DATA FOR ANALYSIS:
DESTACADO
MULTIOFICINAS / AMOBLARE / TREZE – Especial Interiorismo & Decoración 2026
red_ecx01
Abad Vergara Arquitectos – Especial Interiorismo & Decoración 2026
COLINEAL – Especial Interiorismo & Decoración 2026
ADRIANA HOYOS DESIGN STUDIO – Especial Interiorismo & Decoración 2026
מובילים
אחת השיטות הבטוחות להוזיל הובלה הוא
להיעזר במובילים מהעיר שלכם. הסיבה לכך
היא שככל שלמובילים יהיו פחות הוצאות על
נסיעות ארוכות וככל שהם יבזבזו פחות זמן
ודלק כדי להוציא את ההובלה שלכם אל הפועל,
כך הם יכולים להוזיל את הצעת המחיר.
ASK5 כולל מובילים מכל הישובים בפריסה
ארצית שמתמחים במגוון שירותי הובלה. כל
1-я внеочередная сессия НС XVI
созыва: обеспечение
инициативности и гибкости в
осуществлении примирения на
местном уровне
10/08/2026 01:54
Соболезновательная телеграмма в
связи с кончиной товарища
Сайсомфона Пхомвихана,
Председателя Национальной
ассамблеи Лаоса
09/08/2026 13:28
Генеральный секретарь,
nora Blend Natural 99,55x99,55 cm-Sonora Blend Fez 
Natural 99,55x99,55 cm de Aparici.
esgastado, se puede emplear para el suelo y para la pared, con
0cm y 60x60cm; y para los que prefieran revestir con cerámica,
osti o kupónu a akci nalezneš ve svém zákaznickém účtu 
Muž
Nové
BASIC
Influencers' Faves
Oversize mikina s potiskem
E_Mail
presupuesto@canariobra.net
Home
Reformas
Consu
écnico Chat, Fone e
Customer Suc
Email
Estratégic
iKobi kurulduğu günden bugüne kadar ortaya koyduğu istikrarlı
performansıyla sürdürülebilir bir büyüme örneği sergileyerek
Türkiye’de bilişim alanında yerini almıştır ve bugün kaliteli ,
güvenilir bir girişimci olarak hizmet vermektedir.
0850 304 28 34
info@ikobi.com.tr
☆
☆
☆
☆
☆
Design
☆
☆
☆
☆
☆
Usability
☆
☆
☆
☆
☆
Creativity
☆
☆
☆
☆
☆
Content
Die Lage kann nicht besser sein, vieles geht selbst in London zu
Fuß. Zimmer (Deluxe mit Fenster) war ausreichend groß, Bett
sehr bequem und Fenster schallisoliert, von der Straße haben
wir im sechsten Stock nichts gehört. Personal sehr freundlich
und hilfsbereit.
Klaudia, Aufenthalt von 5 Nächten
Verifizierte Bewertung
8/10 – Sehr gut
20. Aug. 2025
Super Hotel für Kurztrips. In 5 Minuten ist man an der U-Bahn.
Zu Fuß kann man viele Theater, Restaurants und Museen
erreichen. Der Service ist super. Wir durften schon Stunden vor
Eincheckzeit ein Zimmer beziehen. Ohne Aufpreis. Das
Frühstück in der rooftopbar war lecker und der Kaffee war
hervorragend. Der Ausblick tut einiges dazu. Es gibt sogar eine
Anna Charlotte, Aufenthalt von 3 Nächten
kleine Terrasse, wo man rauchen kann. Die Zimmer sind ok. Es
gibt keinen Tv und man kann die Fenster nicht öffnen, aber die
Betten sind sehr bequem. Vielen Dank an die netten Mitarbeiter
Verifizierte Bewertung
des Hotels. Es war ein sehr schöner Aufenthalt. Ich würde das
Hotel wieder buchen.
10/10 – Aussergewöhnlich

REQUIREMENT: Reproduce the rows verbatim, from the first line through the line containing "Die Lage kann", with both of those lines included.

EXERCISE ANSWER:
DESTACADO
MULTIOFICINAS / AMOBLARE / TREZE – Especial Interiorismo & Decoración 2026
red_ecx01
Abad Vergara Arquitectos – Especial Interiorismo & Decoración 2026
COLINEAL – Especial Interiorismo & Decoración 2026
ADRIANA HOYOS DESIGN STUDIO – Especial Interiorismo & Decoración 2026
מובילים
אחת השיטות הבטוחות להוזיל הובלה הוא
להיעזר במובילים מהעיר שלכם. הסיבה לכך
היא שככל שלמובילים יהיו פחות הוצאות על
נסיעות ארוכות וככל שהם יבזבזו פחות זמן
ודלק כדי להוציא את ההובלה שלכם אל הפועל,
כך הם יכולים להוזיל את הצעת המחיר.
ASK5 כולל מובילים מכל הישובים בפריסה
ארצית שמתמחים במגוון שירותי הובלה. כל
1-я внеочередная сессия НС XVI
созыва: обеспечение
инициативности и гибкости в
осуществлении примирения на
местном уровне
10/08/2026 01:54
Соболезновательная телеграмма в
связи с кончиной товарища
Сайсомфона Пхомвихана,
Председателя Национальной
ассамблеи Лаоса
09/08/2026 13:28
Генеральный секретарь,
nora Blend Natural 99,55x99,55 cm-Sonora Blend Fez 
Natural 99,55x99,55 cm de Aparici.
esgastado, se puede emplear para el suelo y para la pared, con
0cm y 60x60cm; y para los que prefieran revestir con cerámica,
osti o kupónu a akci nalezneš ve svém zákaznickém účtu 
Muž
Nové
BASIC
Influencers' Faves
Oversize mikina s potiskem
E_Mail
presupuesto@canariobra.net
Home
Reformas
Consu
écnico Chat, Fone e
Customer Suc
Email
Estratégic
iKobi kurulduğu günden bugüne kadar ortaya koyduğu istikrarlı
performansıyla sürdürülebilir bir büyüme örneği sergileyerek
Türkiye’de bilişim alanında yerini almıştır ve bugün kaliteli ,
güvenilir bir girişimci olarak hizmet vermektedir.
0850 304 28 34
info@ikobi.com.tr
☆
☆
☆
☆
☆
Design
☆
☆
☆
☆
☆
Usability
☆
☆
☆
☆
☆
Creativity
☆
☆
☆
☆
☆
Content
Die Lage kann nicht besser sein, vieles geht selbst in London zu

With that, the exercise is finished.